> **Task directions**
Word for word, restate every line of the material.
___ The data ___
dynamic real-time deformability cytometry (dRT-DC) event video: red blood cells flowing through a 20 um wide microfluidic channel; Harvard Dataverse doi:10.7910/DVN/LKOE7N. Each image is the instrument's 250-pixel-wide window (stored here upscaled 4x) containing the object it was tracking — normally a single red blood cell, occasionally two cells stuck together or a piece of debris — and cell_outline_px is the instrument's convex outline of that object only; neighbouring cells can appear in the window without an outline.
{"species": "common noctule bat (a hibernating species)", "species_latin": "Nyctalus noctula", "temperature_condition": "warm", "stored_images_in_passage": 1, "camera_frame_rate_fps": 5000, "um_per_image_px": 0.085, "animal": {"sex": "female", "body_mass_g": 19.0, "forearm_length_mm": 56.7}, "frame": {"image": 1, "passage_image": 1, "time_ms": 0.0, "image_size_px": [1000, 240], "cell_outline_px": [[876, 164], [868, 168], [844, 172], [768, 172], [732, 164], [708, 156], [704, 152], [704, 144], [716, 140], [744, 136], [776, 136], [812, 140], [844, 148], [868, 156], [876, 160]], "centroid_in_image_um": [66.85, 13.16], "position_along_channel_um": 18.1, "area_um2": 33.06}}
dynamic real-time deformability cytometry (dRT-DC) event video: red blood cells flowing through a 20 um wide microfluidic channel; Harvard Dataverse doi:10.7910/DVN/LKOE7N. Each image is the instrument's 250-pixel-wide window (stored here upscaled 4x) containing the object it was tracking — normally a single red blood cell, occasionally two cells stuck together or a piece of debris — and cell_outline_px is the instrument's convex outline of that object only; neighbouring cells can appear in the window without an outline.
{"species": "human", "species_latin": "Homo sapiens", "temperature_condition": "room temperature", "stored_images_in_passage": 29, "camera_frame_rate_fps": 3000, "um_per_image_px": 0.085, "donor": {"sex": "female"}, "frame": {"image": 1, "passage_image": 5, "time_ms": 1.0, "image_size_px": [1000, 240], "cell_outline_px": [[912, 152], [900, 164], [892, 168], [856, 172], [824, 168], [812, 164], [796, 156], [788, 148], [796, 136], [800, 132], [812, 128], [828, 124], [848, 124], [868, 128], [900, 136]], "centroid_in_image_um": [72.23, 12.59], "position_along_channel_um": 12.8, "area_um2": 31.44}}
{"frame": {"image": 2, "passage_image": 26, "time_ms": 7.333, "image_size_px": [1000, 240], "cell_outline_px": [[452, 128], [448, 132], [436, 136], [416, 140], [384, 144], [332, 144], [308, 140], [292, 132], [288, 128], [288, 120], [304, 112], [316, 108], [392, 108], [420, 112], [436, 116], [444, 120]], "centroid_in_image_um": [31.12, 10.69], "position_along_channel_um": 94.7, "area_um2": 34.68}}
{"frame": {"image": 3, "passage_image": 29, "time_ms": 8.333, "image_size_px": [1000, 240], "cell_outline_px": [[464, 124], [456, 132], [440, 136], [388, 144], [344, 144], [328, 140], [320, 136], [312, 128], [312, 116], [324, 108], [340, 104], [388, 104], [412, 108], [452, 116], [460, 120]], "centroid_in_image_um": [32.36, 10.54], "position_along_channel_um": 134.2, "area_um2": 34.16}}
___
> **Solved problem**
dynamic real-time deformability cytometry (dRT-DC) event video: red blood cells flowing through a 20 um wide microfluidic channel; Harvard Dataverse doi:10.7910/DVN/LKOE7N. Each image is the instrument's 250-pixel-wide window (stored here upscaled 4x) containing the object it was tracking — normally a single red blood cell, occasionally two cells stuck together or a piece of debris — and cell_outline_px is the instrument's convex outline of that object only; neighbouring cells can appear in the window without an outline.
{"species": "common noctule bat (a hibernating species)", "species_latin": "Nyctalus noctula", "temperature_condition": "warm", "stored_images_in_passage": 1, "camera_frame_rate_fps": 5000, "um_per_image_px": 0.085, "animal": {"sex": "female", "body_mass_g": 19.0, "forearm_length_mm": 56.7}, "frame": {"image": 1, "passage_image": 1, "time_ms": 0.0, "image_size_px": [1000, 240], "cell_outline_px": [[876, 164], [868, 168], [844, 172], [768, 172], [732, 164], [708, 156], [704, 152], [704, 144], [716, 140], [744, 136], [776, 136], [812, 140], [844, 148], [868, 156], [876, 160]], "centroid_in_image_um": [66.85, 13.16], "position_along_channel_um": 18.1, "area_um2": 33.06}}
dynamic real-time deformability cytometry (dRT-DC) event video: red blood cells flowing through a 20 um wide microfluidic channel; Harvard Dataverse doi:10.7910/DVN/LKOE7N. Each image is the instrument's 250-pixel-wide window (stored here upscaled 4x) containing the object it was tracking — normally a single red blood cell, occasionally two cells stuck together or a piece of debris — and cell_outline_px is the instrument's convex outline of that object only; neighbouring cells can appear in the window without an outline.
{"species": "human", "species_latin": "Homo sapiens", "temperature_condition": "room temperature", "stored_images_in_passage": 29, "camera_frame_rate_fps": 3000, "um_per_image_px": 0.085, "donor": {"sex": "female"}, "frame": {"image": 1, "passage_image": 5, "time_ms": 1.0, "image_size_px": [1000, 240], "cell_outline_px": [[912, 152], [900, 164], [892, 168], [856, 172], [824, 168], [812, 164], [796, 156], [788, 148], [796, 136], [800, 132], [812, 128], [828, 124], [848, 124], [868, 128], [900, 136]], "centroid_in_image_um": [72.23, 12.59], "position_along_channel_um": 12.8, "area_um2": 31.44}}
{"frame": {"image": 2, "passage_image": 26, "time_ms": 7.333, "image_size_px": [1000, 240], "cell_outline_px": [[452, 128], [448, 132], [436, 136], [416, 140], [384, 144], [332, 144], [308, 140], [292, 132], [288, 128], [288, 120], [304, 112], [316, 108], [392, 108], [420, 112], [436, 116], [444, 120]], "centroid_in_image_um": [31.12, 10.69], "position_along_channel_um": 94.7, "area_um2": 34.68}}
{"frame": {"image": 3, "passage_image": 29, "time_ms": 8.333, "image_size_px": [1000, 240], "cell_outline_px": [[464, 124], [456, 132], [440, 136], [388, 144], [344, 144], [328, 140], [320, 136], [312, 128], [312, 116], [324, 108], [340, 104], [388, 104], [412, 108], [452, 116], [460, 120]], "centroid_in_image_um": [32.36, 10.54], "position_along_channel_um": 134.2, "area_um2": 34.16}}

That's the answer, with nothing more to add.